As the UFC raises the profile of mixed fights in Curitiba, MMA in Brazil has become more homogenous and an accepted part of the culture than ever before.

That evolution also means most gyms tend not train like Cordeiro and his squad did when they went about their business in the 1990s.

By current standards, though, Cordeiro’s facility in Huntington Beach, California, still keeps it rough.

Fighters at Kings MMA spar full-go twice a week, and whatever magic he instilled in his top ​fighters has undoubtedly soaked into Werdum and another current UFC champion, lightweight Rafael dos Anjos.

For all of Werdum’s ability as a fighter, his status as UFC heavyweight champion, and his charisma outside of the cage, ‘Vai Cavalo,’ the ‘go horse,’ would not be the man many Brazilians think of first to headline the UFC’s third massive arena show since 2015.

Hailing from Porto Alegre, ​a short flight south from Curitiba, Werdum claimed his spot in the main event ahead of icons like Anderson Silva, Vitor Belfort and Chute Boxe’s powerhouse female fighter Cris​ Justino, who makes her long-awaited UFC debut on the undercard.

He has held up well in that role.

Eleven months ago, Werdum (20-5-1) put together a superlative effort to topple Cain Velasquez in Mexico City, and after an aborted rematch, the 6ft 4in multiple-time Brazilian jiu-jitsu world champion will finally attempt the first defense of his belt against the American Stipe Miocic (14-2), a formidable 33-year-old boxer-wrestler.

During five-plus years under Cordeiro’s guidance, Werdum went from a relatively uninspiring mixed martial artist to one with the capacity and wherewithal to dominate.

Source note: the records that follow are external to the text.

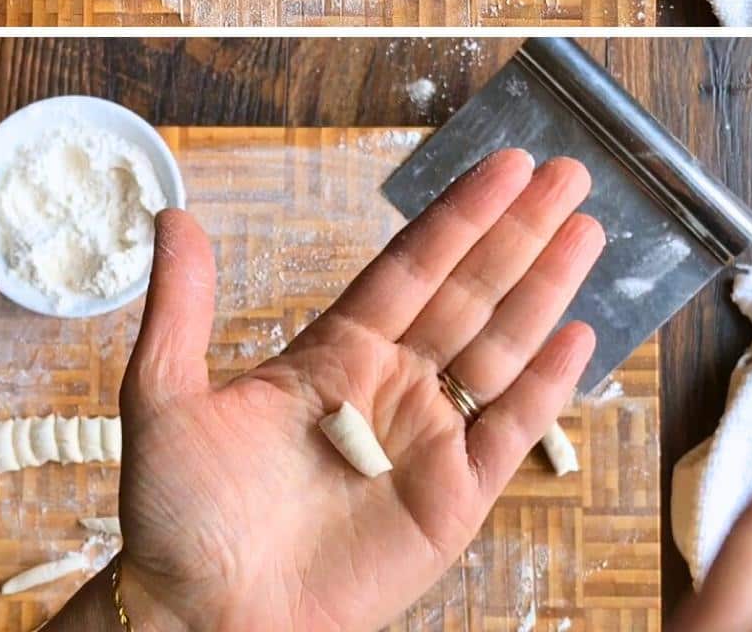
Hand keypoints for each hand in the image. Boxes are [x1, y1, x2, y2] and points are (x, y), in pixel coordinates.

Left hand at [53, 149, 603, 631]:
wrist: (205, 619)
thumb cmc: (178, 515)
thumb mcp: (166, 394)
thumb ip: (182, 305)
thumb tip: (173, 214)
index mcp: (335, 351)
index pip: (411, 264)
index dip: (458, 214)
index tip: (500, 166)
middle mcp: (390, 382)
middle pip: (469, 290)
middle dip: (519, 231)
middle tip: (564, 173)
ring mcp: (428, 438)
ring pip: (500, 346)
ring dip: (545, 288)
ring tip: (585, 228)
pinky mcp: (454, 500)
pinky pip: (512, 432)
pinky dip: (548, 384)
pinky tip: (579, 334)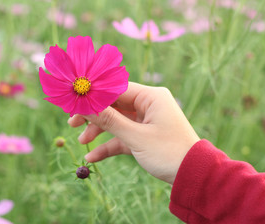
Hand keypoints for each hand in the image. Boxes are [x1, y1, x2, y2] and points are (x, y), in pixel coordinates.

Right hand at [68, 82, 199, 184]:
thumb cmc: (168, 152)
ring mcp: (146, 120)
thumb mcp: (136, 137)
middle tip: (72, 122)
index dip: (94, 94)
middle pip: (113, 104)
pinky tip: (92, 158)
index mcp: (151, 96)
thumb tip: (84, 105)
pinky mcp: (144, 136)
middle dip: (93, 114)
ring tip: (81, 142)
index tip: (74, 101)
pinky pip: (123, 136)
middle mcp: (148, 104)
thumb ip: (109, 120)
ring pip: (116, 121)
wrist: (193, 176)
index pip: (116, 88)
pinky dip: (109, 145)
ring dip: (99, 130)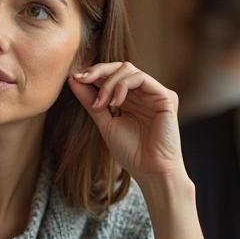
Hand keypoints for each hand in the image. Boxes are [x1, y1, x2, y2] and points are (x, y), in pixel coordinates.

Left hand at [69, 62, 210, 238]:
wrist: (150, 171)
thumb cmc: (131, 153)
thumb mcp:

No heavyweight in UFC history has defended the title more than two consecutive times, an indication of the parity and danger that exists when skilled big men square off in the Octagon.

If any fighter is poised to break the mold it’s Werdum, who in 2010 became the first mixed martial artist in nearly a decade to topple Russian great Fedor Emelianenko.

The truth about Werdum is that, after venturing into martial arts for the first time after the age of 20, he won everything he set his mind to.

Should that happen again, and again, Curitiba will celebrate, and debates over Werdum’s place on Cordeiro’s list of star students would be settled, shifting the discussion to where he stands among MMA’s all-time best heavyweights.